■ **Activity 1**
In the forum thread about the Speas vinegar jar, what price did a 1 pint 8 oz jar with embossed shoulders sell for?

# SPEAS U-SAVIT...Red Book?



## glopf43 (Feb 26, 2005)

Hey all. I'm new to the 'jars' forum though, I have been posting over in the 'bottles' forums for a while.  I have been digging up ALOT of jars in the one of the dumps I am working. I dug up this "speas vinegars" ,u-sav-it ,1 quart.  I hear that they can be pretty collectable. Does anyone have information on the one I have found...THANKS!


----------



## glopf43 (Feb 26, 2005)

*RE: SPEAS VINEGARS*

Heres one of the bottom of the 'speas vinegars 1 qt'...thanks again


----------



## jarsnstuff (Mar 3, 2005)

The Speas jars I've ever seen are embossed on the base only, the embossing on the shoulder of this jar is certainly a plus.  I think Redbook (I don't have mine with me right now) prices them pretty cheap, but most of the ones I ever saw offered for sale were anywhere from  $10 to $20 - without the shoulder embossing.  -Tammy


----------



## glopf43 (Mar 4, 2005)

Hello Tammy. Thanks for your response. It seems, perhaps, that the 'Red Book' is a bit out of touch when it comes to 'Speas Vinegars'. I did an eBay search (as sugessted by another forum member) and 'Speas' has its OWN list of auctions. These collectors seem very willing to pay quite a bit for the jars. A 1pint 8oz (with embossed shoulders) just sold for $498.44!! and a 1ga for apx. $475.00!! The average for most of the 'Speas' is in the $100.00 range. I've been watching for about 10 day's and their is usually some 14 in auction at any given time.  From what I understand the 'Red Book' has not had a new addition in several years; maybe it's time. Thanks again...


----------



## jarsnstuff (Mar 4, 2005)

Hi Gary,  Yes, I've noticed too that Redbook seems to under price those brands that have their own group of collectors.  Some of the most notable - Red Wing, Jumbo, Dove Brand, White House.  I'm sure there are others too.  I did see a jar just like yours on ebay # 6158712972.  Might be worth keeping an eye on just to see where it ends up.  Lotsa luck - Tammy


----------



## jarsnstuff (Mar 7, 2005)

■ **Activity 2**
Rewrite the records from their beginning down to the line containing "최저가 추이가 없습니다.", substituting "구입하기" for "구매하기" and changing nothing else. Omit the pictures from your answer.

[Page images and extracted text]
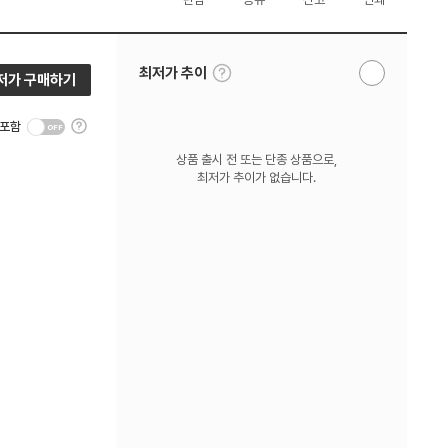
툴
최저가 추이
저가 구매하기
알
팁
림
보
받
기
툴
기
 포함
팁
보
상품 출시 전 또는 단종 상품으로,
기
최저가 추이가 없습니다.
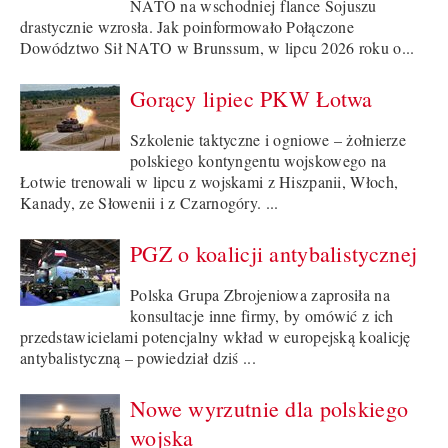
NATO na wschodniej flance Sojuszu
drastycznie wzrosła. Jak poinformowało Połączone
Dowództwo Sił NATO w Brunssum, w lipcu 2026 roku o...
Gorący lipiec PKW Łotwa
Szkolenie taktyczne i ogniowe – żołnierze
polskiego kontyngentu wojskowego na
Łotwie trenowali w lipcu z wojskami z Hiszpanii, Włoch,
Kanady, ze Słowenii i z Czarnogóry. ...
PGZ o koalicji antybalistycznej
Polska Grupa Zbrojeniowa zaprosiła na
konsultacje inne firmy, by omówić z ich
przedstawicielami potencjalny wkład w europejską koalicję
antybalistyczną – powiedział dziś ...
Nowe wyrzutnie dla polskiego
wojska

■ **Task output 1**
$498.44

■ **Task output 2**
툴
최저가 추이
저가 구입하기
알
팁
림
보
받
기
툴
기
 포함
팁
보
상품 출시 전 또는 단종 상품으로,
기
최저가 추이가 없습니다.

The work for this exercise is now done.